2. Money matters in elections

Looking back at the past five elections, an interesting correlation is evident. The party with the biggest war chest tends to form government. It’s only a sample of five, and it’s unclear whether higher spending drives the election result or donors simply get behind the party most likely to win. But in 2019 Labor was widely expected to win, so its smaller war chest supports the proposition that money assists in delivering power.

3. Half of private funding is hidden

A substantial proportion of private funding to the major parties was not disclosed. This may be because the parties received a lot of small donations below the disclosure threshold – sausage-sizzle fundraisers, for example. But the money may also come from sizeable donors who were not required to declare their contributions because they kept them below the high disclosure threshold of $13,800.

This risk is magnified by a loophole in Australia’s donations rules that means that parties don’t have to aggregate multiple below-threshold donations from the same donor. This loophole enables very large donors to hide their identity, and until it is closed, voters cannot be confident of knowing who the biggest contributors are to election war chests.

What policy makers should do to fix Australia’s donations regime

The Commonwealth Parliament can improve the transparency of political donations by:

  • Lowering the federal donations disclosure threshold to $5,000, so that all donations big enough to matter are on the public record;
  • Requiring political parties to aggregate multiple donations from the same donor, so that big donors can’t hide; and
  • Requiring quicker release of donations data, so that voters have information on who funds elections during the campaign – not nine months later.

These simple rule changes would bring Australia’s federal political donations regime in line with most of the states and most OECD nations. The current regime leaves voters in the dark.

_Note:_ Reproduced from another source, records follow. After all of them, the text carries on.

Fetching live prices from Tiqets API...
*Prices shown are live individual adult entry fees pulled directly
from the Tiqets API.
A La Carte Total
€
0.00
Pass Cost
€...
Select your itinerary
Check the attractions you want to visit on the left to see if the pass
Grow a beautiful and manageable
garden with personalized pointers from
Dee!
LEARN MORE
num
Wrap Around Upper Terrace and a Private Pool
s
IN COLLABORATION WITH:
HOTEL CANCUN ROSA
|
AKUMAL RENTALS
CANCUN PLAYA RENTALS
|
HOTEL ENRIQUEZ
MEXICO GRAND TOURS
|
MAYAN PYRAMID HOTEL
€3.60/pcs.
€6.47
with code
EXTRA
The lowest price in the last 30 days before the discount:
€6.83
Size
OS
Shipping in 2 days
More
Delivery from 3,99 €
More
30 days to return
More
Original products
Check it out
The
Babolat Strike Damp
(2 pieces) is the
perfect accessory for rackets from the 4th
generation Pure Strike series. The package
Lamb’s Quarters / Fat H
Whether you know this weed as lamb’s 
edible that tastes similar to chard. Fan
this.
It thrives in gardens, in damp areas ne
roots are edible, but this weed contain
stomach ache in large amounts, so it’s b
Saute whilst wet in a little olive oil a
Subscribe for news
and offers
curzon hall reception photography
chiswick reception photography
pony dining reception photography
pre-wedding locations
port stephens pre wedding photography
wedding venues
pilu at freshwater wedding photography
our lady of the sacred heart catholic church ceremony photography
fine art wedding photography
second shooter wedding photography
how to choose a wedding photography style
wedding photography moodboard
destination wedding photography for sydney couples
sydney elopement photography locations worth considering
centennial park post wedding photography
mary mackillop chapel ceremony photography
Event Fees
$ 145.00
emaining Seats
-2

But ultimately, to reduce the influence of money in politics, the parliament should introduce an expenditure cap during election campaigns. Parties and candidates can currently spend as much money as they can raise, so big money means greater capacity to sell your message to voters. Capping expenditure during election campaigns would reduce the donations ‘arms race’ between parties and limit the influence of individual donors like Palmer.